Pero aun siendo muy valiosa la explicación vebleniana, no parece sin embargo agotar este fenómeno de las fiestas derrochadoras. Y no lo hace porque si bien da cuenta del fenómeno en términos de la competencia entre grupos deja de lado tres aspectos del problema. Primero, el caso de las fiestas derrochadoras donde no se produce competencia entre grupos o esta es un factor muy secundario (como ocurre en las procesiones de Semana Santa); segundo, no explica el porqué la competencia posicional no se ejerce mediante actividades claramente productivas, o sea, haciendo cosas de utilidad común en vez de quemando fallas, vistiendo imágenes o martirizando animales; y, tercero, deja sin resolver la cuestión de que qué gana un individuo cualquiera con ese derroche. Por ejemplo, qué gana el miembro de una cofradía con el derroche que supone el coste de organizar y producir el desfile de su “paso” si yendo tapado bajo su disfraz de nazareno nadie le reconoce como miembro de esa cofradía que tanto esfuerzo dedica a esa tarea. Por no disfrutar ni siquiera disfruta del espectáculo de la entera procesión estando constreñido como lo está a ir acompañando a un solo paso cuando no a ir cargando con él si, además, decide pagar[7] por salir de “bancero” que es como en mi tierra se denominan a los llamados en otros lugares “costaleros”, los sufridores que llevan sobre sus hombros los pasos.

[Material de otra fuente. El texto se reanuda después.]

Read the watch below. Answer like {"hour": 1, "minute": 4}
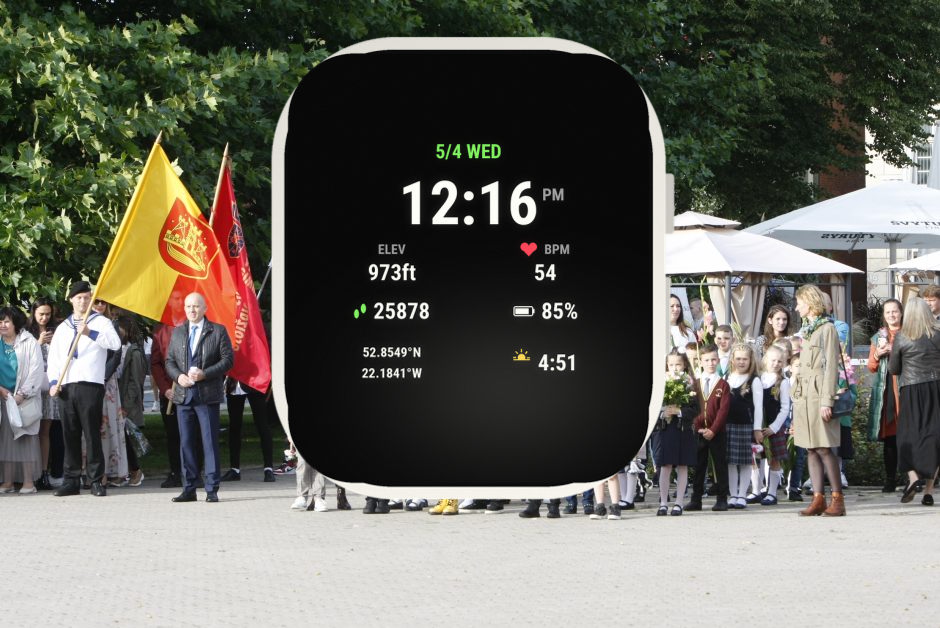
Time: {"hour": 12, "minute": 16}
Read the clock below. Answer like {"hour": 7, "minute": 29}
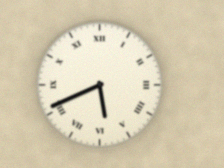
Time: {"hour": 5, "minute": 41}
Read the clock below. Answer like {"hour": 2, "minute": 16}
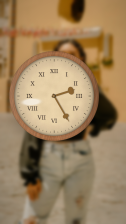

Y, finalmente, tampoco parecen servir para mucho las “explicaciones” que pudiéramos denominar “macroeconómicas” o keynesianas. Se trata de aquellas que “explican” el derroche de este tipo de fiestas por la atracción turística que ese derroche tiene sobre los ciudadanos de otras localidades con los consiguientes efectos multiplicadores sobre la economía de las ciudades que las demandas de los visitantes suponen. Ahora bien, este “argumento”, tan repetido, tampoco de recibo al menos también por tres razones. La primera es que este tipo de fiestas antecede históricamente a la consolidación de las economías de mercado y el consiguiente surgimiento de problemas de demanda efectiva. En segundo lugar, las fiestas se hacen tanto si la economía de la ciudad va bien como si va mal, de modo que difícilmente se puede justificar las fiestas como estímulo económico. Y, finalmente, este tipo de argumentación podría sostenerse -aun de forma muy forzada- si pudiera demostrarse que los que con su esfuerzo hacen esta fiesta son quienes más se benefician económicamente con el turismo, pero no creo que sean camareros, dueños de hoteles y restaurantes y demás población ocupada en el sector turístico quienes sostengan económicamente de forma prioritaria las fiestas.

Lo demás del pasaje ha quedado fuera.